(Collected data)
..........
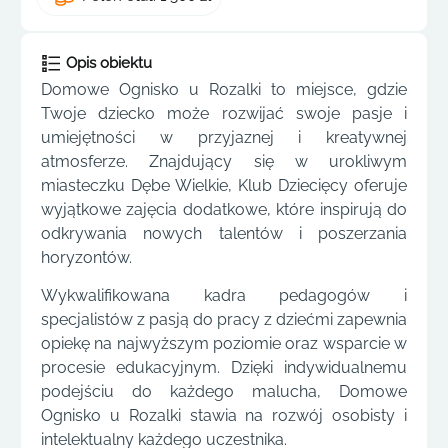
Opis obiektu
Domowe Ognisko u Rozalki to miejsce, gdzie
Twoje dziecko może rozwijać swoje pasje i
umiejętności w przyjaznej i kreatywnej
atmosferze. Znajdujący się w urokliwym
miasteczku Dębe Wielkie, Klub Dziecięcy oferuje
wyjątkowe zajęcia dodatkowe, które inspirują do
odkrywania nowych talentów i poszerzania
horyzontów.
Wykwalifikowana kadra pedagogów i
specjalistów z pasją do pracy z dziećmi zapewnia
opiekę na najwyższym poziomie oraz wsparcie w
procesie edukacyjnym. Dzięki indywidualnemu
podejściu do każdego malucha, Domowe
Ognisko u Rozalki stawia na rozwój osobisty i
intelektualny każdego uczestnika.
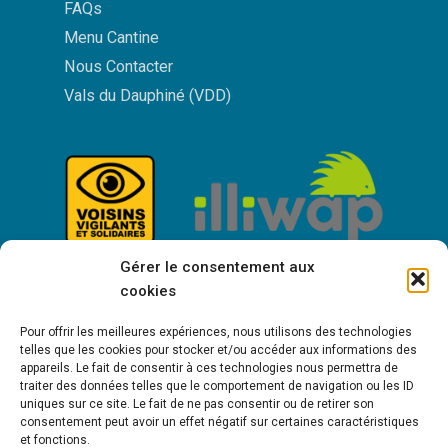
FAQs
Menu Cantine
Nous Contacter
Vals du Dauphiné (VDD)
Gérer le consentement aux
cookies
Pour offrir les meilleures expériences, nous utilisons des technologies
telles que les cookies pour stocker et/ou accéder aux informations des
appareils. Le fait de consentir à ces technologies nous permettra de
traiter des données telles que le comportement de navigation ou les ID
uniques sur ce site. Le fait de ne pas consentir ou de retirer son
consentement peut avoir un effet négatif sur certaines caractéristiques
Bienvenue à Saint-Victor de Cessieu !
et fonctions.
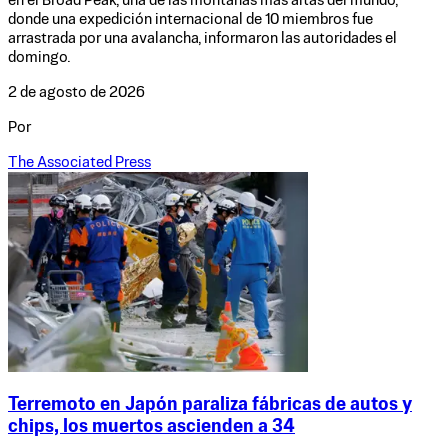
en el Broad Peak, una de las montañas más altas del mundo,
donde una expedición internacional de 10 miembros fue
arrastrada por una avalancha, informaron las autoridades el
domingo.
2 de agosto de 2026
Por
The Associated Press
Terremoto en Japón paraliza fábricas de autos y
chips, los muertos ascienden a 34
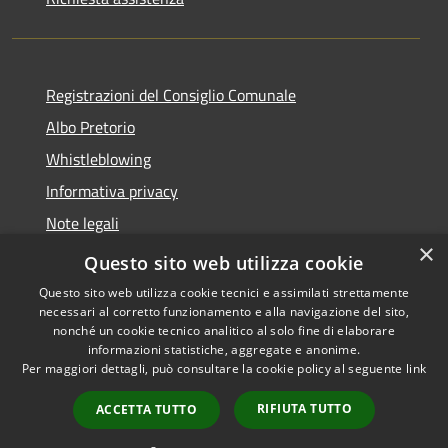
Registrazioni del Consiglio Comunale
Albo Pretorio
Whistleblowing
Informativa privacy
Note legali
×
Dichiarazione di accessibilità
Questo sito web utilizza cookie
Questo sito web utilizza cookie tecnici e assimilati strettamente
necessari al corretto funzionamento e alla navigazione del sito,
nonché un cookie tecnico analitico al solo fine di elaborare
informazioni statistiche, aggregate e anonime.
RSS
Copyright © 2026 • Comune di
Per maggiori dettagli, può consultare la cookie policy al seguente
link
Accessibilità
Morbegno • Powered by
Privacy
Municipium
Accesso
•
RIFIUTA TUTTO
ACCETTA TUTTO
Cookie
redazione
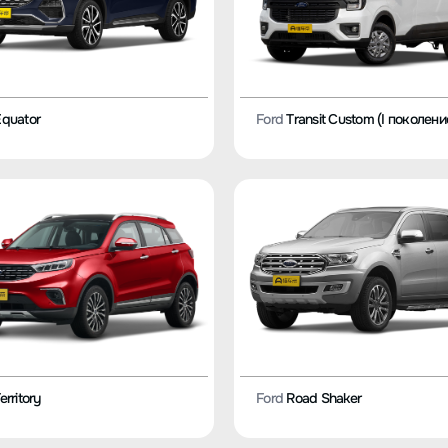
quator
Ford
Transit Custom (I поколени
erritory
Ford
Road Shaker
..........
◆ Work to complete
Transcribe each record above exactly, leaving every picture out of the copy.

◆ Task solution
Opis obiektu
Domowe Ognisko u Rozalki to miejsce, gdzie
Twoje dziecko może rozwijać swoje pasje i
umiejętności w przyjaznej i kreatywnej
atmosferze. Znajdujący się w urokliwym
miasteczku Dębe Wielkie, Klub Dziecięcy oferuje
wyjątkowe zajęcia dodatkowe, które inspirują do
odkrywania nowych talentów i poszerzania
horyzontów.
Wykwalifikowana kadra pedagogów i
specjalistów z pasją do pracy z dziećmi zapewnia
opiekę na najwyższym poziomie oraz wsparcie w
procesie edukacyjnym. Dzięki indywidualnemu
podejściu do każdego malucha, Domowe
Ognisko u Rozalki stawia na rozwój osobisty i
intelektualny każdego uczestnika.
FAQs
Menu Cantine
Nous Contacter
Vals du Dauphiné (VDD)
Gérer le consentement aux
cookies
Pour offrir les meilleures expériences, nous utilisons des technologies
telles que les cookies pour stocker et/ou accéder aux informations des
appareils. Le fait de consentir à ces technologies nous permettra de
traiter des données telles que le comportement de navigation ou les ID
uniques sur ce site. Le fait de ne pas consentir ou de retirer son
consentement peut avoir un effet négatif sur certaines caractéristiques
Bienvenue à Saint-Victor de Cessieu !
et fonctions.
en el Broad Peak, una de las montañas más altas del mundo,
donde una expedición internacional de 10 miembros fue
arrastrada por una avalancha, informaron las autoridades el
domingo.
2 de agosto de 2026
Por
The Associated Press
Terremoto en Japón paraliza fábricas de autos y
chips, los muertos ascienden a 34
Registrazioni del Consiglio Comunale
Albo Pretorio
Whistleblowing
Informativa privacy
Note legali
×
Dichiarazione di accessibilità
Questo sito web utilizza cookie
Questo sito web utilizza cookie tecnici e assimilati strettamente
necessari al corretto funzionamento e alla navigazione del sito,
nonché un cookie tecnico analitico al solo fine di elaborare
informazioni statistiche, aggregate e anonime.
RSS
Copyright © 2026 • Comune di
Per maggiori dettagli, può consultare la cookie policy al seguente
link
Accessibilità
Morbegno • Powered by
Privacy
Municipium
Accesso
•
RIFIUTA TUTTO
ACCETTA TUTTO
Cookie
redazione
quator
Ford
Transit Custom (I поколени
erritory
Ford
Road Shaker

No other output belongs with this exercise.